Heureusement, l’histoire se fait hors des dictionnaires. Les deux ou trois milliards d’êtres humains qui végétaient sous cette démente bêtise en sont libérés ; mais, dans les années 1970, quand le Trésor de la langue française a commencé à être publié, la Bête au ventre fécond inspirait encore des milliards de ças prêts à se prosterner devant Elle. Aujourd’hui, ces ças ne sont plus que quelques milliers dans les universités d’Occident.
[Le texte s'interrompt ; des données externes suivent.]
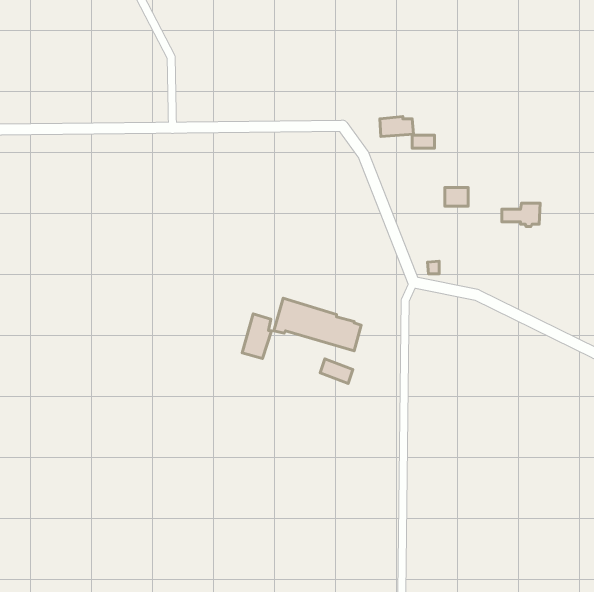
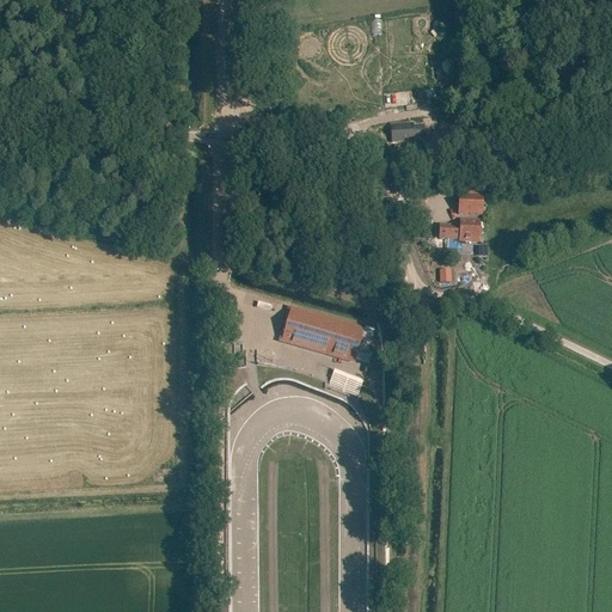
building: [502,203,540,227] -> [440,218,479,241]
building: [242,314,271,358] -> none

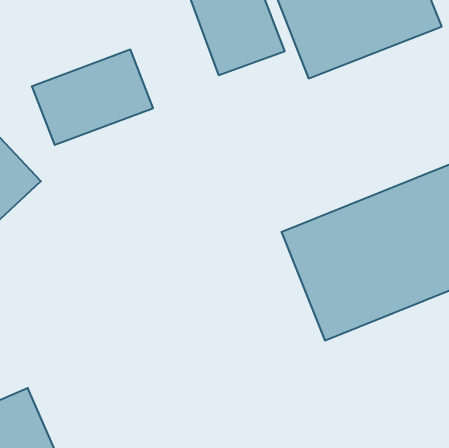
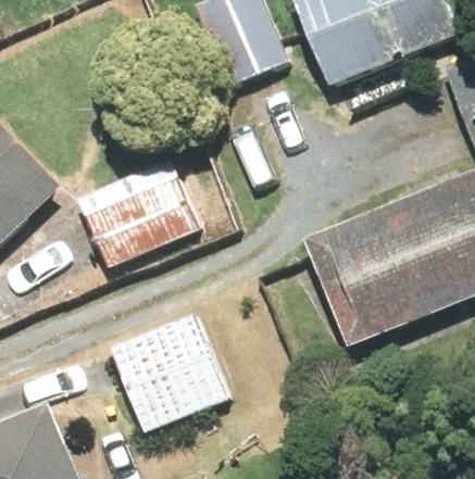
building: [32,50,153,145] -> [87,168,209,264]
building: none -> [114,307,241,436]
Le sens non philosophique (ou dégradé) de matérialisme est attesté dans Le Lys dans la vallée (Balzac, 1836) : c’est « l’existence exclusivement matérielle ». Or, ce sens n’est relevé ni par Littré, ni par les académiciens (1878, 1932-35). Dans le Trésor de la langue française, il est défini ainsi : « attitude générale ou comportement de celui qui s’attache avec jouissance aux biens, aux valeurs et aux plaisirs matériels » (antonyme : idéalisme ; matérialisme des sens, d’une vie grossière, le bas matérialisme de notre époque), ce que les académiciens (neuvième édition) glosent ainsi : « attachement exclusif ou excessif aux jouissances que procure la possession des biens matériels » (un grossier matérialisme). Le matérialisme a disparu en tant que philosophie ou acte de pensée, mais il survit grâce à la « société de consommation ». Il a cessé d’être une idéologie ou une religion ; il n’est plus que le comportement moutonnier et imbécile de milliards de consommateurs.

 


Commentaires

Consummatum est.

Hélas, les pauvres en esprit et en talents (parabole), n'ayant plus les moyens "matériels" de consommer de la matière, vers quoi vont-ils tourner leur appétit d'absolu et leur besoin d'ivresse ?

Il y a plus de 2'300 ans, la pensée chinoise supprimait la notion de dieux/Dieu héritée du chamanisme et la remplaçait par celle de "Ciel", liée à une approche cosmologique de l'existence. Ce qui n'a jamais empêché les Chinois de toutes les époques d'être superstitieux; mais quel peuple ne l'est pas du moment qu'on lui donne la possibilité d'espérer ou de se rassurer par tout support efficient ?

Pour bien gouverner, il faut du pain et des jeux; pour le reste, des images et des chants suffisent.